*** Opening of Dataset extract ***

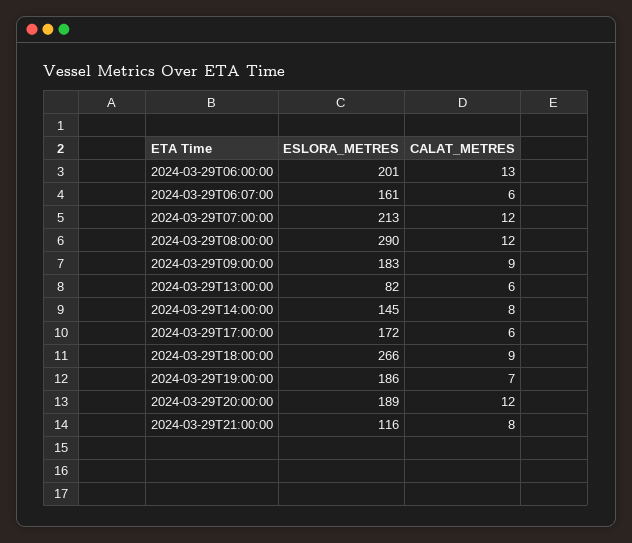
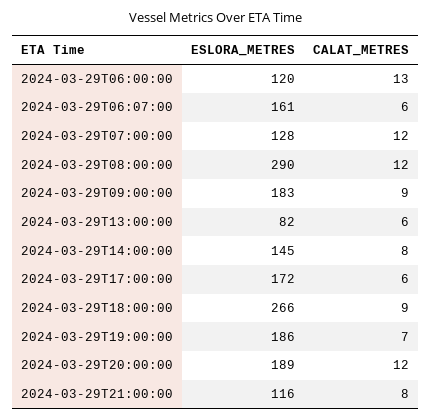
  {
    "ESLORA_METRES": {
-     "2024-03-29T06:00:00": 201,
+     "2024-03-29T06:00:00": 120,
      "2024-03-29T06:07:00": 161,
-     "2024-03-29T07:00:00": 213,
+     "2024-03-29T07:00:00": 128,
      "2024-03-29T08:00:00": 290,
      "2024-03-29T09:00:00": 183,
      "2024-03-29T13:00:00": 82,
      "2024-03-29T14:00:00": 145,
      "2024-03-29T17:00:00": 172,
      "2024-03-29T18:00:00": 266,
      "2024-03-29T19:00:00": 186,
      "2024-03-29T20:00:00": 189,
      "2024-03-29T21:00:00": 116
    },
    "CALAT_METRES": {
      "2024-03-29T06:00:00": 13,
      "2024-03-29T06:07:00": 6,
      "2024-03-29T07:00:00": 12,
      "2024-03-29T08:00:00": 12,
      "2024-03-29T09:00:00": 9,
      "2024-03-29T13:00:00": 6,
      "2024-03-29T14:00:00": 8,
      "2024-03-29T17:00:00": 6,
      "2024-03-29T18:00:00": 9,
      "2024-03-29T19:00:00": 7,
      "2024-03-29T20:00:00": 12,
      "2024-03-29T21:00:00": 8
    }
  }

*** Close of Dataset extract ***

Requirement => The material above is to be transcribed exactly, with its images omitted.

Completed exercise =>
  {
    "ESLORA_METRES": {
-     "2024-03-29T06:00:00": 201,
+     "2024-03-29T06:00:00": 120,
      "2024-03-29T06:07:00": 161,
-     "2024-03-29T07:00:00": 213,
+     "2024-03-29T07:00:00": 128,
      "2024-03-29T08:00:00": 290,
      "2024-03-29T09:00:00": 183,
      "2024-03-29T13:00:00": 82,
      "2024-03-29T14:00:00": 145,
      "2024-03-29T17:00:00": 172,
      "2024-03-29T18:00:00": 266,
      "2024-03-29T19:00:00": 186,
      "2024-03-29T20:00:00": 189,
      "2024-03-29T21:00:00": 116
    },
    "CALAT_METRES": {
      "2024-03-29T06:00:00": 13,
      "2024-03-29T06:07:00": 6,
      "2024-03-29T07:00:00": 12,
      "2024-03-29T08:00:00": 12,
      "2024-03-29T09:00:00": 9,
      "2024-03-29T13:00:00": 6,
      "2024-03-29T14:00:00": 8,
      "2024-03-29T17:00:00": 6,
      "2024-03-29T18:00:00": 9,
      "2024-03-29T19:00:00": 7,
      "2024-03-29T20:00:00": 12,
      "2024-03-29T21:00:00": 8
    }
  }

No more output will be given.